En la fiesta de los santos apóstoles Pedro y Pablo se ha cerrado oficialmente el Año Paulino. Había sido convocado por el papa Benedicto XVI para conmemorar el bimilenario del nacimiento de Saulo de Tarso. Al final de estos doce meses podemos preguntarnos qué nos ha quedado de este año, tan lleno de actividades, publicaciones y discursos.

Bastantes personas han aprovechado esta ocasión para realizar un viaje siguiendo las huellas de San Pablo. Tarso de Cilicia, Antioquia de Pisidia, Iconio, Éfeso, Tesalónica, Atenas, Corinto, Chipre y Malta. En algunos de esos lugares es muy tenue el recuerdo del Apóstol. Hace muchos siglos que la cultura cristiana ha sido barrida de las tierras de Turquía. Son también numerosos los creyentes que han visitado la basílica romana de San Pablo Extramuros, situada en la Via Ostiense, donde Pablo fue martirizado. En ella se conserva el sepulcro del Apóstol de los gentiles, es decir, de los paganos. Los miles y miles de peregrinos que han pasado por allí han encontrado en ella un bellísimo lugar de paz y de meditación.

De todas formas, son muchos más los cristianos que, a lo largo de este año, y desde cualquier parte del mundo, han redescubierto la figura de San Pablo. Aun desde un punto de vista meramente humano es un personaje impresionante. Por el bagaje tricultural de su formación. Por la amplitud de sus viajes y sus escritos. Pocas personas se le pueden comparar. Pero Pablo es mucho más imponente cuando se le sitúa en el campo religioso. Pablo es un gigante de la fe. Un hebreo fiel y un celoso guardián de las tradiciones de Israel. Nunca renegó de su fe judía. Pero su mismo judaísmo le llevó a descubrir que su fe no sería perfecta si no culminaba en Jesús, es decir en el reconocimiento de Jesús como el Mesías prometido.

Juntas, la cultura griega y la fe cristiana, fueron llevando a Pablo a reconocer la universalidad de la vocación del ser humano. Él había visto en Jerusalén el muro que separaba a los judíos de los paganos. Pero llegó a descubrir que toda persona puede encontrar en Cristo la luz, el camino y la salvación. Y eso, con independencia de la raza y del lugar de origen.

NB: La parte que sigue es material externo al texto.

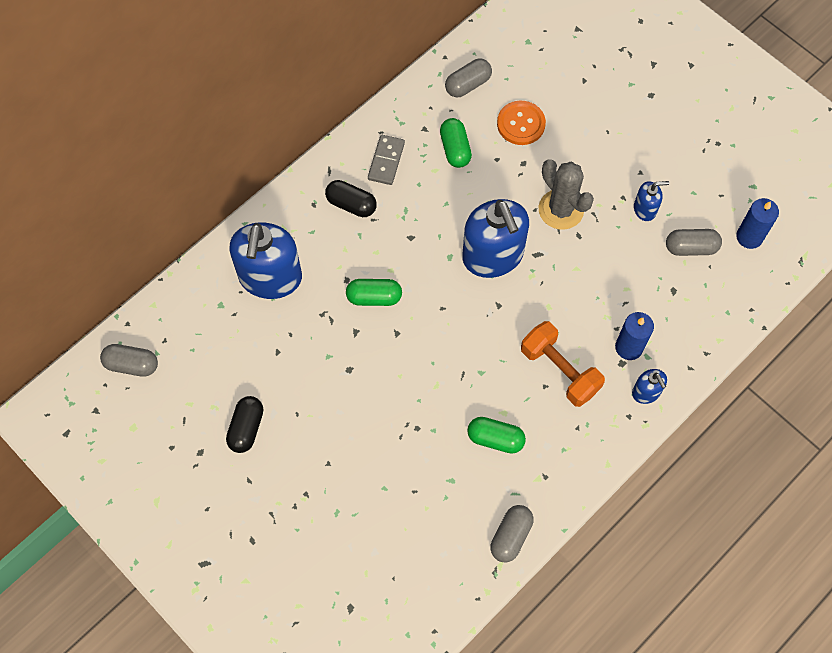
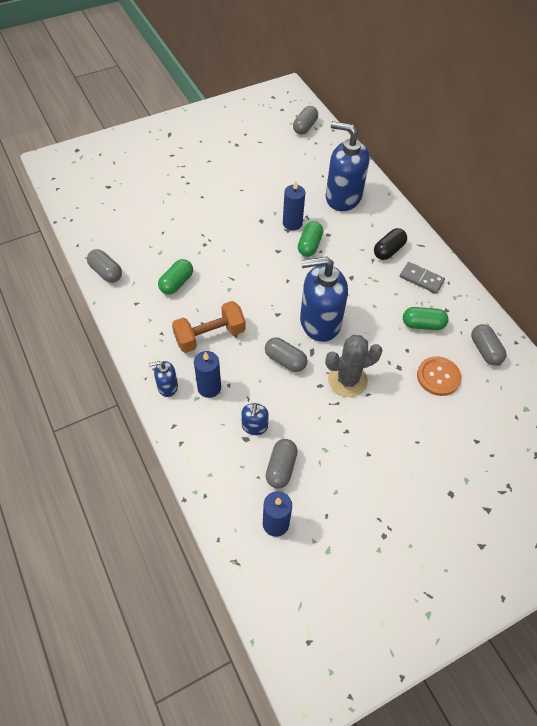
camera: 105 degrees right, 10 degrees down
(246, 428) = (242, 166): black capsule -> none
(341, 328) = (292, 223): none -> blue candle
(560, 279) = (285, 360): none -> grey capsule
(645, 209) = (330, 444): blue soap dispenser -> blue soap dispenser (254, 426)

Pablo comprendió que no podía alcanzar su justificación religiosa por un cumplimiento escrupuloso de las normas de la Ley de Moisés. La verdadera santidad venía por la imitación del Cristo. El pecado no era la mera transgresión de una norma externa, sino el rechazo de la cruz de Cristo. Es decir, del camino de abajamiento y humanización que había seguido Jesús.

En la nueva puerta abierta este año en la basílica romana de San Pablo ha quedado grabada, en griego y en latín, la frase que recoge la experiencia espiritual del Apóstol: «Vivo yo, pero no vivo yo, sino que es Cristo quien vive en mí» (Gál 2, 20). Ése es el testimonio de Pablo. Y ése es el mensaje que nos deja al finalizar el año a él dedicado.